■ Problems to solve:
a – Rewrite the stretch from "Transcription factors (TFs)" through "lineage differentiation events." in the abstract on transcription factor dynamics, substituting "methods" for "tools".
b – Answer these questions about the abstract on transcription factor dynamics:
(i) Which institute at Monash University is listed in the author's affiliation?
(ii) Which photo-activatable protein are the transcription factors fused to?
(iii) At what stage is the embryo composed of two cell populations with distinct Oct4 kinetics?

■ Text segment:
%%

N. Plachta, European Molecular Biology Laboratory (EMBL) Australia, Australian Regenerative Medicine Institute, Monash University, Clayton, VIC 3800, Australia. (Introduced by Till Böcking)

Transcription factors (TFs) are essential to control cell fate decisions during embryonic development. While the biological functions of these proteins directly rely on their dynamic mobility within the cell, few tools permit to study TF dynamics in intact developing mammalian organisms.

We have recently developed tools to study TF dynamics within individual cell nuclei of living mouse embryos. By combining selective, multiphoton-based photoactivation of TFs fused to the photo-activatable protein paGFP, and quantitative imaging of the photoactivated TF-paGFP fusion proteins in 4-dimensions (x, y, z and time), we can measure the kinetics of TFs as the embryos develop and the cells undergo the earliest lineage differentiation events.

Applying these tools reveals that the 8–cell stage embryo is composed of two cell populations displaying distinct kinetics of the TF Oct4, a protein essential to support pluripotency. Different Oct4 kinetics result from differential binding to nuclear targets and predict the differentiation of cells to the pluripotent or extraembryonic lineages.

We propose that studying the kinetics of TFs controlling cell fate decisions will help revealing some of the earliest forms of cell-to-cell variability in mammals.

%%

■ Exercise data:
%%

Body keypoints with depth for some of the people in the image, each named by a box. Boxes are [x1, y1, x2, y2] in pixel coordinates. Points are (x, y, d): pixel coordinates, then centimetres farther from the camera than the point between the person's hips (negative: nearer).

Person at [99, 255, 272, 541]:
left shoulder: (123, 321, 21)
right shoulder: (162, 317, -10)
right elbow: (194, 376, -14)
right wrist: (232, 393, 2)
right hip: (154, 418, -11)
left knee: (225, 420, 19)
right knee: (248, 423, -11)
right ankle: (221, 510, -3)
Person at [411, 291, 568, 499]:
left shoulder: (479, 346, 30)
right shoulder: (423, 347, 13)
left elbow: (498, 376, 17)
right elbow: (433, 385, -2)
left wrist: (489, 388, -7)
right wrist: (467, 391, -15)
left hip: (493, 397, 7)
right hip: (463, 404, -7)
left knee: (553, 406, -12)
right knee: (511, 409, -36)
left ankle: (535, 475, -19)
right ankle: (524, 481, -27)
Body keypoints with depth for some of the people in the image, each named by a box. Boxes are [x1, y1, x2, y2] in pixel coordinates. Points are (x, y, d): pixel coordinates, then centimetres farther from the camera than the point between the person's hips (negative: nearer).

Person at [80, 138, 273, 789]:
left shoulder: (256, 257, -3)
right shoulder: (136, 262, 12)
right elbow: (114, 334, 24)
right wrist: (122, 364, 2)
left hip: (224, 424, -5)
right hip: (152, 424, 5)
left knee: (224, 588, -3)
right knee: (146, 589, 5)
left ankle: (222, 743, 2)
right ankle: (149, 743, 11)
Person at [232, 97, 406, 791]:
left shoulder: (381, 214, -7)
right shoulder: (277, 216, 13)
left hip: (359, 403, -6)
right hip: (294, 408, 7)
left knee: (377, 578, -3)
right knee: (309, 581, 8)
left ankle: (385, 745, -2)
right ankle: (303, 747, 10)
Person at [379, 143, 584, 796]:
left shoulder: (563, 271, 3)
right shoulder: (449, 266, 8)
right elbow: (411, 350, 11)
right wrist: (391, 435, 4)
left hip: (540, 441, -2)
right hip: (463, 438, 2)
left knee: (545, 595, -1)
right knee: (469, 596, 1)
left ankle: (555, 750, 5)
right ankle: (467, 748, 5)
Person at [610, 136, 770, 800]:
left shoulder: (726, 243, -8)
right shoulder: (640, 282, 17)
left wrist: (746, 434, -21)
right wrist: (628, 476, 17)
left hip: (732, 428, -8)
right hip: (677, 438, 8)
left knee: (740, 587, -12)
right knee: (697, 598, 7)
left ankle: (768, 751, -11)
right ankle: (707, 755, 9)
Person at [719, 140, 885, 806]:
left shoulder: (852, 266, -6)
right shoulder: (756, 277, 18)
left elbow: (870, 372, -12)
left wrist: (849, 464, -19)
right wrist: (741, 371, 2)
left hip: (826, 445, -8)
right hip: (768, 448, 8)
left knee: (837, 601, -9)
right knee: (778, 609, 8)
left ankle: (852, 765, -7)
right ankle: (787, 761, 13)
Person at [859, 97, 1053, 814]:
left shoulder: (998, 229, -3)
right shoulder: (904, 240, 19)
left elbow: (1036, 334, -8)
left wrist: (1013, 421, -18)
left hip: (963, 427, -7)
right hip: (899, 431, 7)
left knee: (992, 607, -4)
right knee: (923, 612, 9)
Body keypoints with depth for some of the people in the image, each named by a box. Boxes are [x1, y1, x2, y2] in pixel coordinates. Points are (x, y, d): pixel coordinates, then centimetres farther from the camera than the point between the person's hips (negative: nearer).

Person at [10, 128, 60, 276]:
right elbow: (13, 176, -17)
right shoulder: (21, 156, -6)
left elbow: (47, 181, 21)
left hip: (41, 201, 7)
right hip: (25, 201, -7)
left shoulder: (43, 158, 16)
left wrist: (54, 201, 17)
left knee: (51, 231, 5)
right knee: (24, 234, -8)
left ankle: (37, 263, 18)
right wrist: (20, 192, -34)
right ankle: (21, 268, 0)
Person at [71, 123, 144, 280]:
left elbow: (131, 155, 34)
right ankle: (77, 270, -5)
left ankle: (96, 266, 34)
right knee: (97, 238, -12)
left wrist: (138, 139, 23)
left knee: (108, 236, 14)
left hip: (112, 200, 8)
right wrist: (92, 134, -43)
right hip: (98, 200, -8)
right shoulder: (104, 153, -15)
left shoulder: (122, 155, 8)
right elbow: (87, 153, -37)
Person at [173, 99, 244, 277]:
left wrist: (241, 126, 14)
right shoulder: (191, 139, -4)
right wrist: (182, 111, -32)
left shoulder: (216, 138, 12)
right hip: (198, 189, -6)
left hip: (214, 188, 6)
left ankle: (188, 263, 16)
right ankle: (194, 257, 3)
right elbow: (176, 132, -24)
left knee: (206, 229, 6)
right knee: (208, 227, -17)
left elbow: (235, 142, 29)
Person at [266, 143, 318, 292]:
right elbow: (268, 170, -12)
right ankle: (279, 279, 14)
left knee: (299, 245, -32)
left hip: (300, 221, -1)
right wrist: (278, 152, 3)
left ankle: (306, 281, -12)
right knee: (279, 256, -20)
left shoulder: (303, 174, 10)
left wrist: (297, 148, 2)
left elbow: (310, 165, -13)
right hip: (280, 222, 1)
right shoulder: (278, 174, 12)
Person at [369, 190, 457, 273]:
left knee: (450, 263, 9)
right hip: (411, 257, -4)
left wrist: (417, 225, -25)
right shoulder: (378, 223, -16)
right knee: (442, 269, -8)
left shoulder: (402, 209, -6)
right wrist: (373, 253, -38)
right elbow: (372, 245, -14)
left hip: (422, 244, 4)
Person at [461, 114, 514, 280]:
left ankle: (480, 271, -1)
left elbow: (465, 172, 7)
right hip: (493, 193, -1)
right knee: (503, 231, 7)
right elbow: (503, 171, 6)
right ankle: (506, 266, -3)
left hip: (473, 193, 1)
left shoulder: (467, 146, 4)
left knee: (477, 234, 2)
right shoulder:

%%

■ Answers for each item:
a –
Transcription factors (TFs) are essential to control cell fate decisions during embryonic development. While the biological functions of these proteins directly rely on their dynamic mobility within the cell, few methods permit to study TF dynamics in intact developing mammalian organisms.

We have recently developed methods to study TF dynamics within individual cell nuclei of living mouse embryos. By combining selective, multiphoton-based photoactivation of TFs fused to the photo-activatable protein paGFP, and quantitative imaging of the photoactivated TF-paGFP fusion proteins in 4-dimensions (x, y, z and time), we can measure the kinetics of TFs as the embryos develop and the cells undergo the earliest lineage differentiation events.

b –
(i) The Australian Regenerative Medicine Institute.
(ii) paGFP.
(iii) The 8-cell stage.